▶ [What needs to be done] Render every line of text in the rows below as a Markdown table with the columns "No." and "Line", numbering the lines in order and skipping blank lines. Leave the pictures out.

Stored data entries
=== Section Start ===
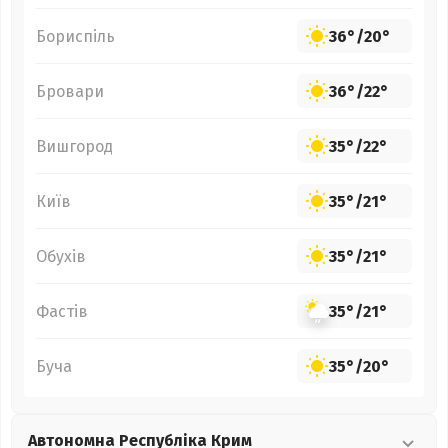
Бориспіль
36°
/
20°
Бровари
36°
/
22°
Вишгород
35°
/
22°
Київ
35°
/
21°
Обухів
35°
/
21°
Фастів
35°
/
21°
Буча
35°
/
20°
Автономна Республіка Крим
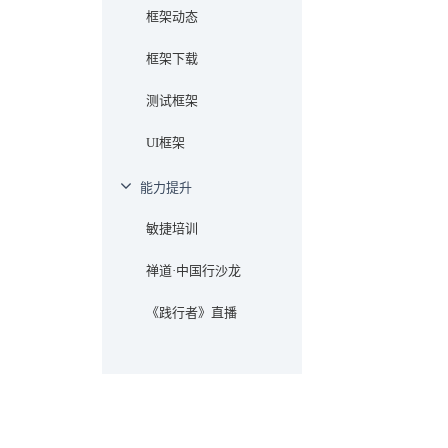
框架动态
件进
行升
级，
框架下载
仅适
用于
测试框架
新安
装
UI框架
能力提升
敏捷培训
禅道·中国行沙龙
《践行者》直播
=== Section End ===
▶ [Result for this task]
| No. | Line |
|---|---|
| 1 | Бориспіль |
| 2 | 36° |
| 3 | / |
| 4 | 20° |
| 5 | Бровари |
| 6 | 36° |
| 7 | / |
| 8 | 22° |
| 9 | Вишгород |
| 10 | 35° |
| 11 | / |
| 12 | 22° |
| 13 | Київ |
| 14 | 35° |
| 15 | / |
| 16 | 21° |
| 17 | Обухів |
| 18 | 35° |
| 19 | / |
| 20 | 21° |
| 21 | Фастів |
| 22 | 35° |
| 23 | / |
| 24 | 21° |
| 25 | Буча |
| 26 | 35° |
| 27 | / |
| 28 | 20° |
| 29 | Автономна Республіка Крим |
| 30 | 框架动态 |
| 31 | 件进 |
| 32 | 行升 |
| 33 | 级， |
| 34 | 框架下载 |
| 35 | 仅适 |
| 36 | 用于 |
| 37 | 测试框架 |
| 38 | 新安 |
| 39 | 装 |
| 40 | UI框架 |
| 41 | 能力提升 |
| 42 | 敏捷培训 |
| 43 | 禅道·中国行沙龙 |
| 44 | 《践行者》直播 |